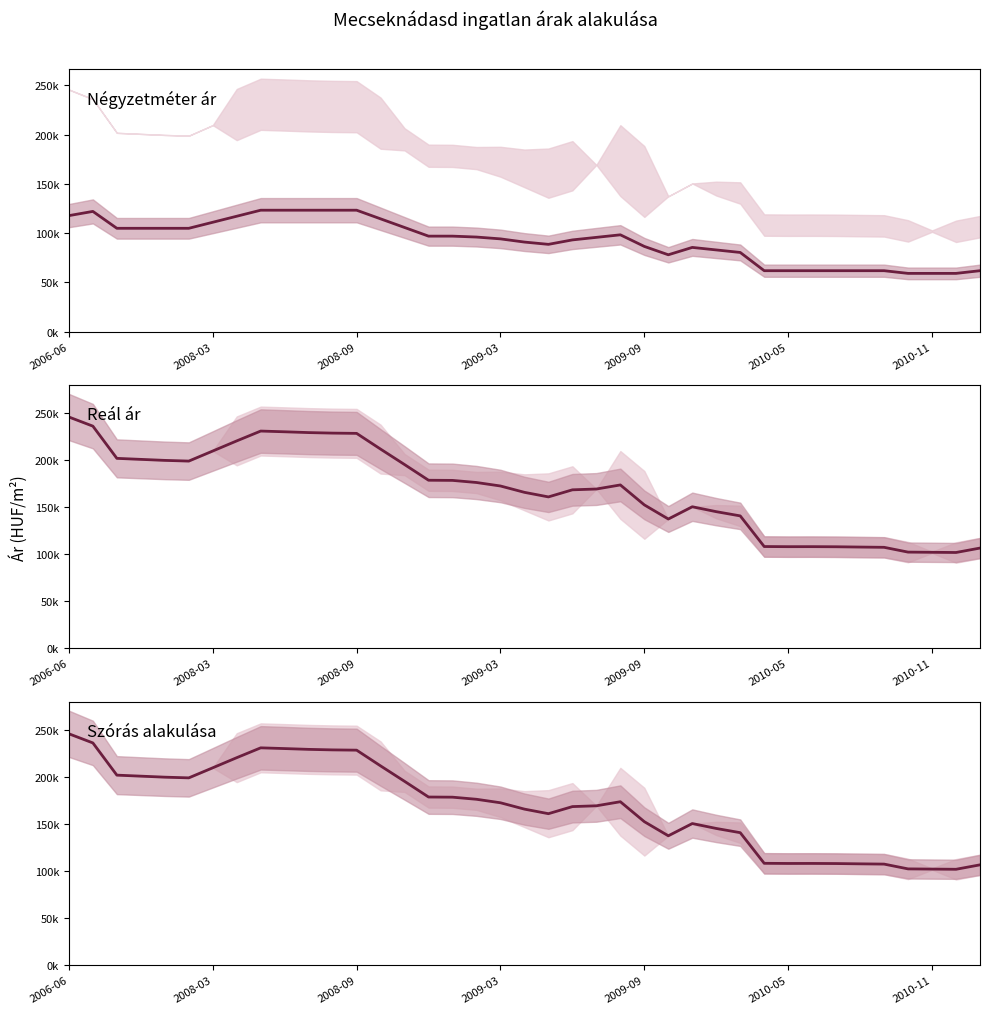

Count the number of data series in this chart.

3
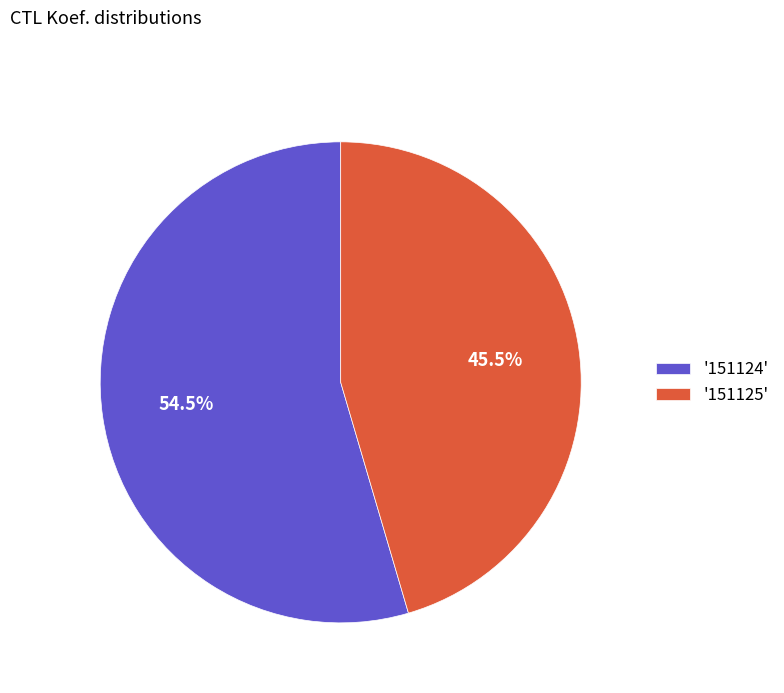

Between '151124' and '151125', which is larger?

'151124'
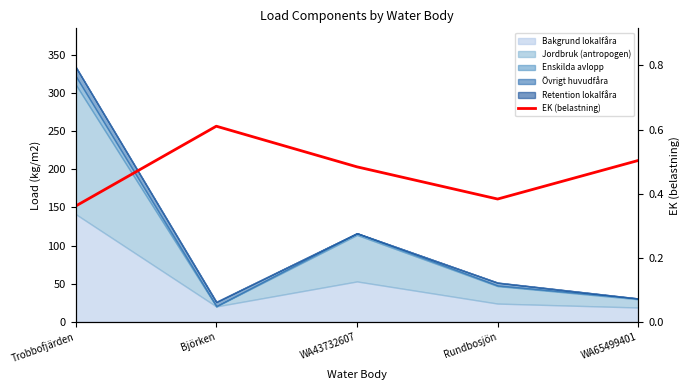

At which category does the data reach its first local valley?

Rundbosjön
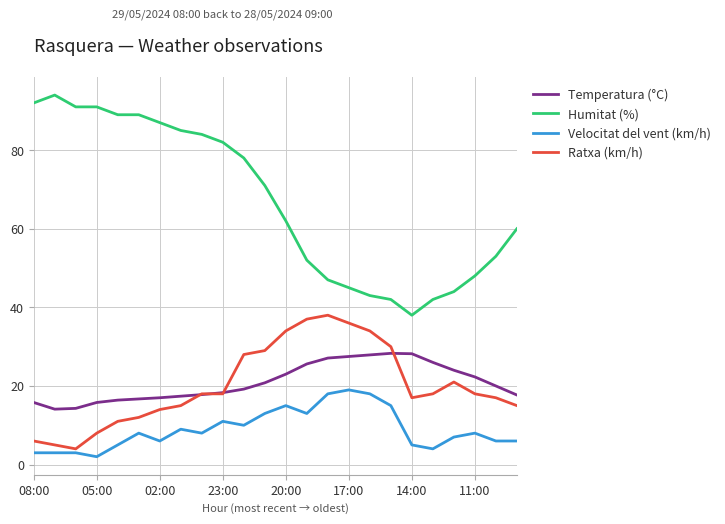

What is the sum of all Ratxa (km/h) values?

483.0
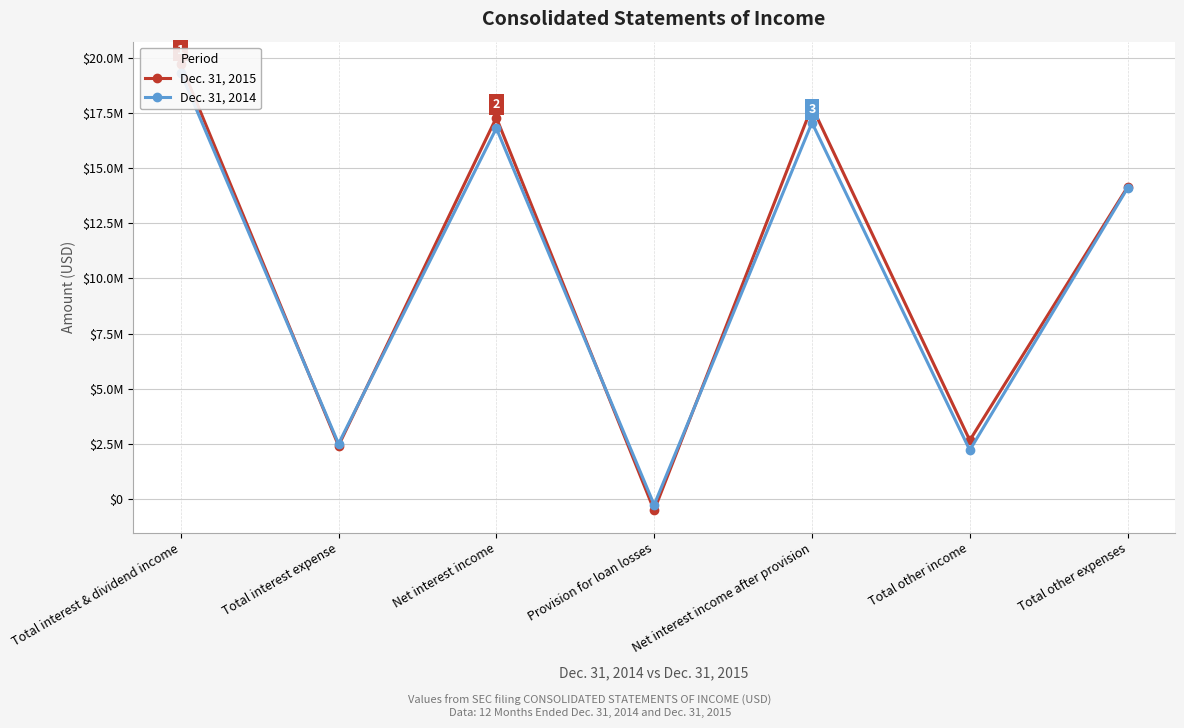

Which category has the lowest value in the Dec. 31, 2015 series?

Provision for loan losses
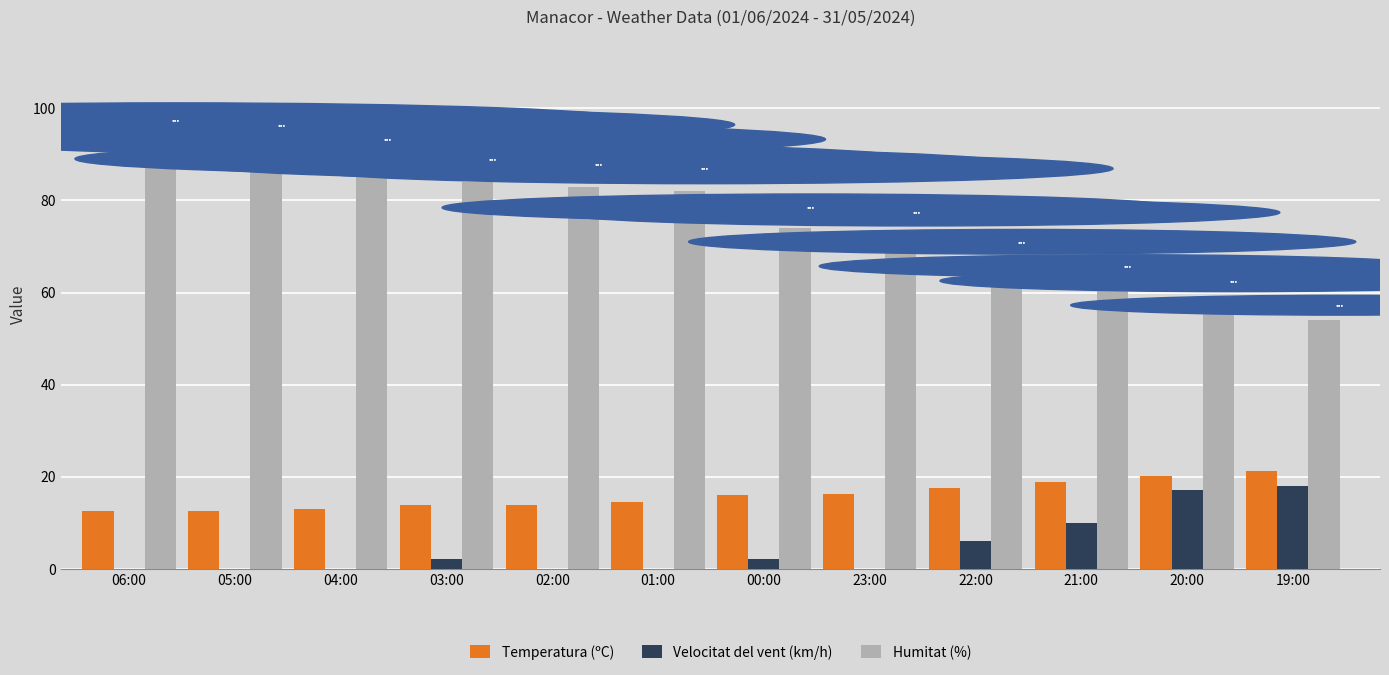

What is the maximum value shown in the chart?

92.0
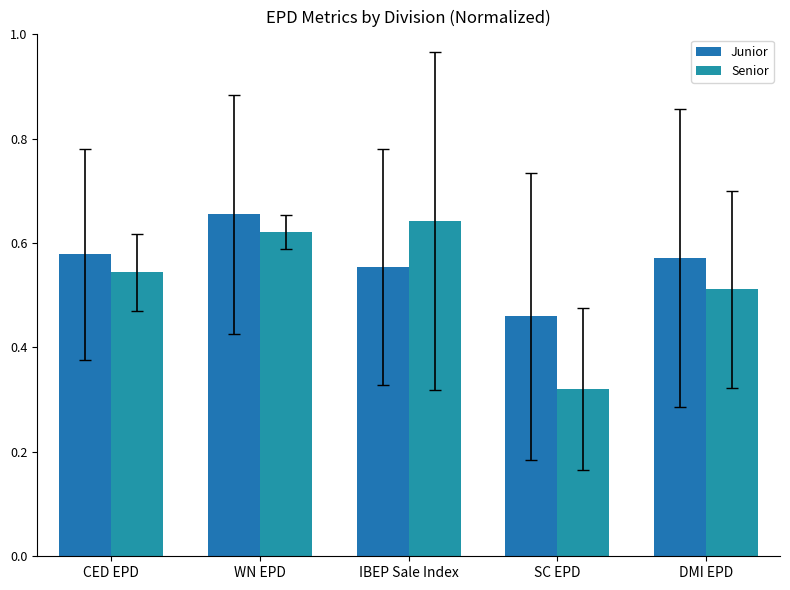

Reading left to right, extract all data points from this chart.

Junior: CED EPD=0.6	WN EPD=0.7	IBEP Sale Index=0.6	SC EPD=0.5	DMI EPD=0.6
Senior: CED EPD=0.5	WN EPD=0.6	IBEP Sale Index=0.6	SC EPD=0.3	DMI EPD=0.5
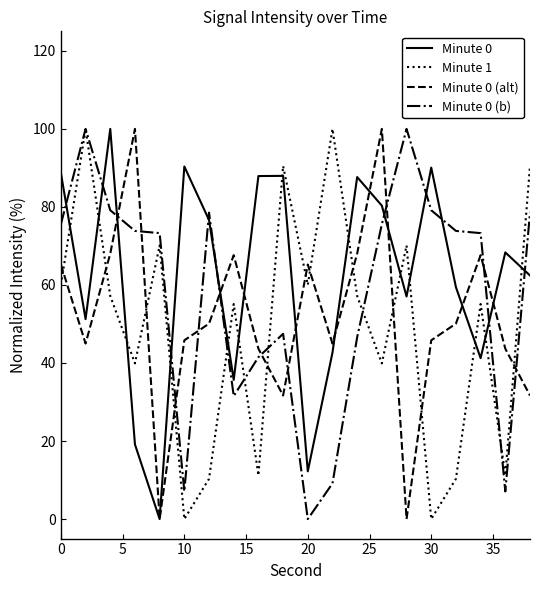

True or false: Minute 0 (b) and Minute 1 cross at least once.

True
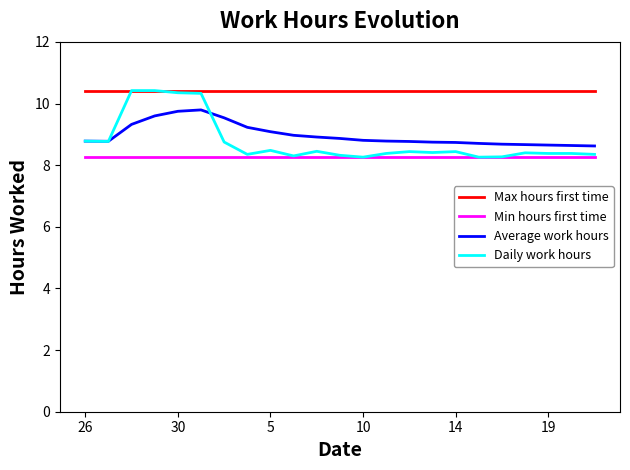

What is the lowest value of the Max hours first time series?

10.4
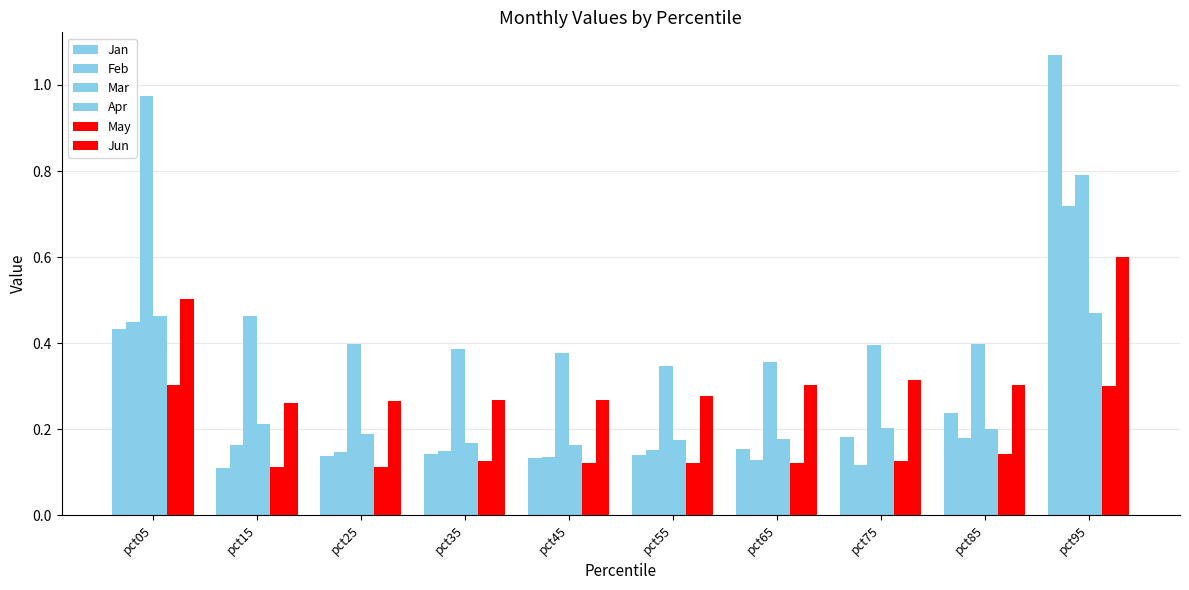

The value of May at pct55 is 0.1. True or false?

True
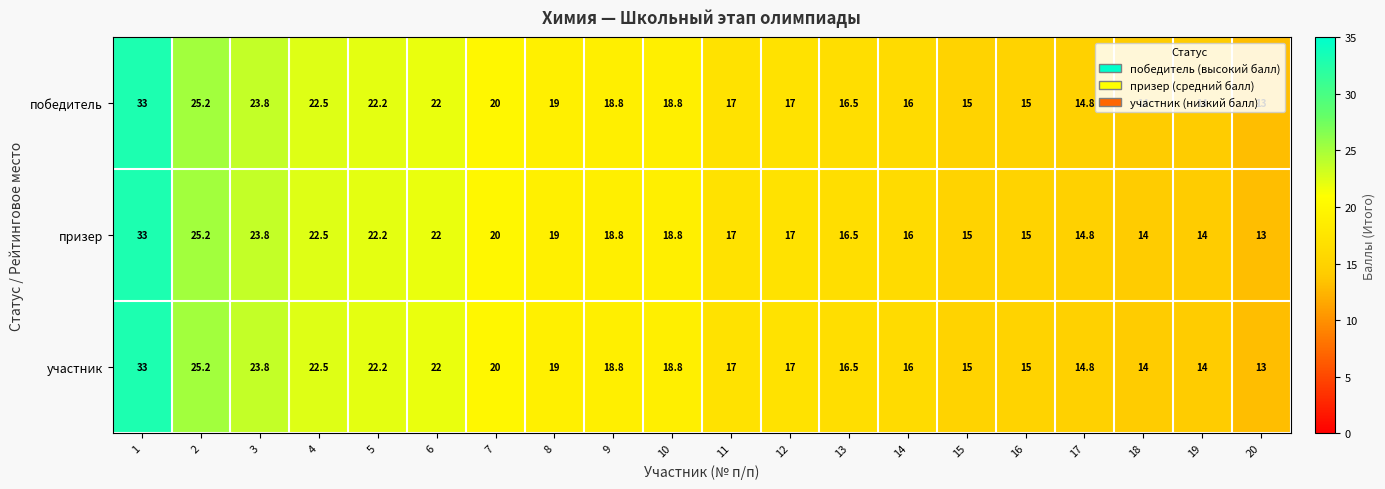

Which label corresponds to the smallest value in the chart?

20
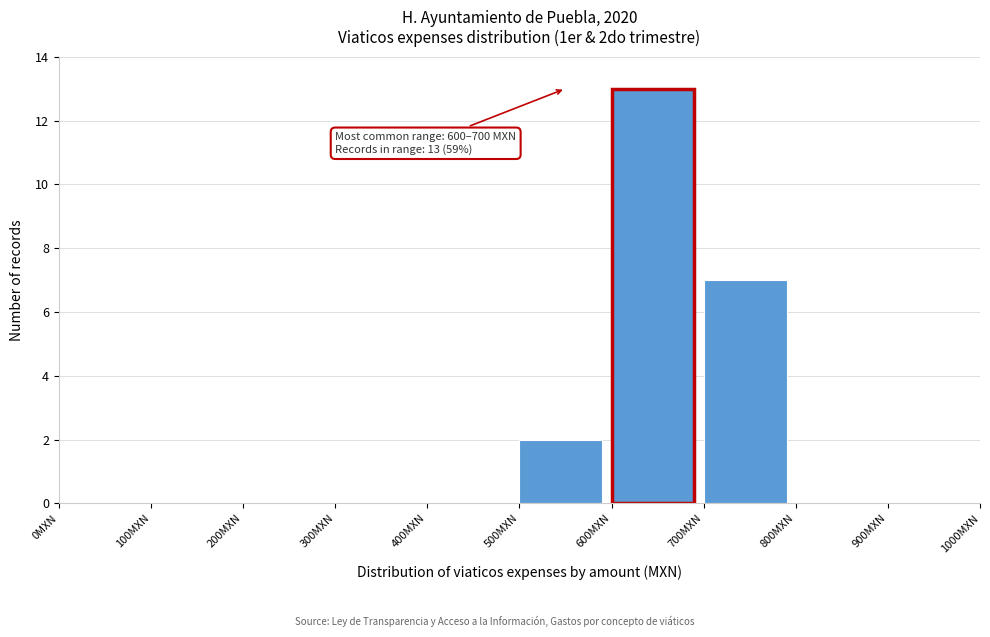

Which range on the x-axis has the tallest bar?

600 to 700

| Work instruction |
Copy out the lines above word for word, beginning at the line that has "Provision for loan losses" and continuing through the last line of the records. Leave the pictures out of your answer.

| Response below |
Provision for loan losses

What is the maximum value shown in the chart?

92.0

Reading left to right, extract all data points from this chart.

Junior: CED EPD=0.6	WN EPD=0.7	IBEP Sale Index=0.6	SC EPD=0.5	DMI EPD=0.6
Senior: CED EPD=0.5	WN EPD=0.6	IBEP Sale Index=0.6	SC EPD=0.3	DMI EPD=0.5

True or false: Minute 0 (b) and Minute 1 cross at least once.

True

What is the lowest value of the Max hours first time series?

10.4

The value of May at pct55 is 0.1. True or false?

True

Which label corresponds to the smallest value in the chart?

20

Which range on the x-axis has the tallest bar?

600 to 700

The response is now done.